Sábado, 18 de junio de 2016 | Hoy
OPINIóN
Por Magdalena Faillace *
Ante la profusión de fotos y notas que la prensa de todo tipo ha tributado a Torcuato Di Tella con motivo de su muerte, un torbellino de imágenes emerge acompañando el rico anecdotario de la amistad que con él compartimos. Amistad nacida de una inicial vinculación con la “Simón Rodríguez”, que se consolidó en la ex Secretaría de Cultura de la Nación durante la presidencia de Néstor Kirchner, donde lo secundé en la cotidianeidad de la gestión pública.
Lúdico por naturaleza, Torcuato no podía hacer en la vida nada que no disfrutara; de ahí el entusiasmo que todos recuerdan de él en la cátedra, en sus investigaciones y sus libros. Polemista y provocador incansable, convertía todo diálogo en un debate picante. Por eso a menudo se sentía perplejo, encorsetado por su nuevo rol de secretario de Cultura, frente a los vericuetos de la burocracia estatal, trituradora del placer con que emprendía algunos proyectos. Como un personaje cortazariano, saltaba siempre por arriba del laberinto de la gestión cultural –aunque a veces se golpeara los huesos–, fiel a sí mismo en su condición de enfant terrible de la familia.

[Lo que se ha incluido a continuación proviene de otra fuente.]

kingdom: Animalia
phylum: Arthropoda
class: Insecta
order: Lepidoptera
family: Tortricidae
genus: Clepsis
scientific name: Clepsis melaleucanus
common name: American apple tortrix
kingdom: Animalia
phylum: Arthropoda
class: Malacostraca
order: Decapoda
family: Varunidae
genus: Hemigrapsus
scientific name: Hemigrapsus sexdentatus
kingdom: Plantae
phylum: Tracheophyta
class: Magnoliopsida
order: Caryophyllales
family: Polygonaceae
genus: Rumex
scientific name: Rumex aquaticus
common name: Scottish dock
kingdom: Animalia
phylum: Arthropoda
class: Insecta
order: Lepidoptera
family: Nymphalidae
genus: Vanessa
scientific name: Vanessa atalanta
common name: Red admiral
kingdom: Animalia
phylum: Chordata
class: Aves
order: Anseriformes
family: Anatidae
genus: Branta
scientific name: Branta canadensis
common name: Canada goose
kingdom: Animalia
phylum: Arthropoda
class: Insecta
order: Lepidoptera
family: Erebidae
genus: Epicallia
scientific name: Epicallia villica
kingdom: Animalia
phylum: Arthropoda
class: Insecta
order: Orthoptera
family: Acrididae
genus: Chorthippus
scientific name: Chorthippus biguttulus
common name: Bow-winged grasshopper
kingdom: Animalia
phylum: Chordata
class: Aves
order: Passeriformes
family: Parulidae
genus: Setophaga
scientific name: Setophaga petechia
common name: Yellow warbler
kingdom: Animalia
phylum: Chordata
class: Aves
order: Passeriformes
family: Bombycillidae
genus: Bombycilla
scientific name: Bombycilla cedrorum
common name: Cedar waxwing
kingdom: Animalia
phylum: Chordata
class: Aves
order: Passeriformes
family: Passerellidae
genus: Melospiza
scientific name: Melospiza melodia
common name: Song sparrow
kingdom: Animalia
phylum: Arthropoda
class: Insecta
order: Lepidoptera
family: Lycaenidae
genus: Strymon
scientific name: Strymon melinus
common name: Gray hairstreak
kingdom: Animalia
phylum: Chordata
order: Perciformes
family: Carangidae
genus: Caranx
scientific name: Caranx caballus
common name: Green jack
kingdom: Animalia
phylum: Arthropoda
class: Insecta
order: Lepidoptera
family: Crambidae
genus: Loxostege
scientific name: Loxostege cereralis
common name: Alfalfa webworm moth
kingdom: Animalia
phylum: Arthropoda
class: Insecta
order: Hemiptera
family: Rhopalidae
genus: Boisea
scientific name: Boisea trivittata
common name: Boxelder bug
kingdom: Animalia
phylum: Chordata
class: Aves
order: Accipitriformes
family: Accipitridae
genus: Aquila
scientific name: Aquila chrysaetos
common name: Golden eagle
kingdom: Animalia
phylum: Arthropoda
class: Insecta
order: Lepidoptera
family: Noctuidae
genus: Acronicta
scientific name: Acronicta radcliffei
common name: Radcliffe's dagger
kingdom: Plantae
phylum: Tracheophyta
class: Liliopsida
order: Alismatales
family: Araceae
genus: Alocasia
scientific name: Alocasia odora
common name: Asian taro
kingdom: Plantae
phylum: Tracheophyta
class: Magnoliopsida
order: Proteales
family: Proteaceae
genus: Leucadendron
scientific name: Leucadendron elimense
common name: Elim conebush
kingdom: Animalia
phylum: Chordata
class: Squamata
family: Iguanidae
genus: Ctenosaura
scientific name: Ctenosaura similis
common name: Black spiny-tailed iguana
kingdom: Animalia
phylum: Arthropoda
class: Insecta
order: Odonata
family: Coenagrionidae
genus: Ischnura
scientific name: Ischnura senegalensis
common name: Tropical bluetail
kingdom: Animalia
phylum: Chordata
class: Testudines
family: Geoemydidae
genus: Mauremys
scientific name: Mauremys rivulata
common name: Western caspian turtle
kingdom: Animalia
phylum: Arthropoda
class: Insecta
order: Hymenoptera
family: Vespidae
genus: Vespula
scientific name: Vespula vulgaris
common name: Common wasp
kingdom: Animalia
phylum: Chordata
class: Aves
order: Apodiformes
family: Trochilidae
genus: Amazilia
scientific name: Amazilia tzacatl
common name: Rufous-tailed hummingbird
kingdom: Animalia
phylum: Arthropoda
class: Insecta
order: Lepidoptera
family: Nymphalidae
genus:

Lector incansable y conocedor de la historia y del arte, detestaba los circuitos culturales preestablecidos y los criticaba con agudeza picaresca, tanto como a los aires de la clase en la que había nacido. Ese espíritu crítico, irreverente, lo acercaba naturalmente a la gente de a pie. Respetuoso y sencillo, sabía hablar con todos. Por eso fue siempre joven, porque vivía aprendiendo de los demás. ¡Nunca le conocí a Torcuato un gesto de soberbia! Porque sus estudios sociales no estaban disociados de su vida.
Creo que lo más valioso de su gestión al frente de Cultura de la Nación fue su voluntad genuina de descentralizar la política cultural, sin declamar federalismo. No quería alimentar la “cabeza de Goliath” –como Martínez Estrada identificó a la ciudad de Buenos Aires–, y sus programas se orientaban a invertir siempre en las provincias… ¡A veces hasta extremos tales como el proyecto de fundar un museo del patrimonio industrial, históricamente tan menospreciado en la Argentina, en los confines del norte argentino, inaccesibles a las mayorías! O como aquella ocasión en la que, yendo a inaugurar una biblioteca popular en la Boca, él decidió apartarse un rato para que sus hijos adolescentes conocieran “cómo vivía la gente en la isla Maciel”… ¡y terminaron asaltados!
En el día a día, jamás he visto a un jefe tan respetuoso de todos y tan igualitario en el trato con funcionarios y empleados. Sabía escuchar y pedía consejo en materias que le eran desconocidas. Ante los problemas de la gestión, nos descolocaba a menudo con una salida de su humor. Otras veces, frente a mis planteos más rigurosos, ponía una distancia benevolente y me decía: “¡Vos sos una jacobina y yo soy girondino!”. Maestro como era en la teoría política, se sentía casi siempre intimidado, inerme, en relación con la política doméstica. Entonces me comentaba, con gesto risueño, cuando lo llamaban de Casa de Gobierno: “Veo a otros ministros y secretarios, cómo se manejan, y me siento una hormiguita comparado con ellos…”
Mi última imagen de Torcuato en la Bienal de Venecia, en mayo de 2014: evoco su andar ya frágil, pero la lucidez, la mirada transparente y lúdica, el gesto noble de siempre...
En los últimos años, la pérdida de otros grandes como Carlos Gorriarena o Clorindo Testa, cuya amistad fue un privilegio en mi vida, me ha hecho más palpable la evidencia de que nos vamos quedando sin maestros. Torcuato es otro más que acaba de partir… Maestro no sólo por su talento y sus obras, sino por la generosidad con que supo brindarse y por la benevolencia que lo distinguió con sus prójimos, en esta feria de vanidades que suele ser a veces el vasto mundo de la cultura.
* Ex Directora General de Asuntos Culturales de la Cancillería.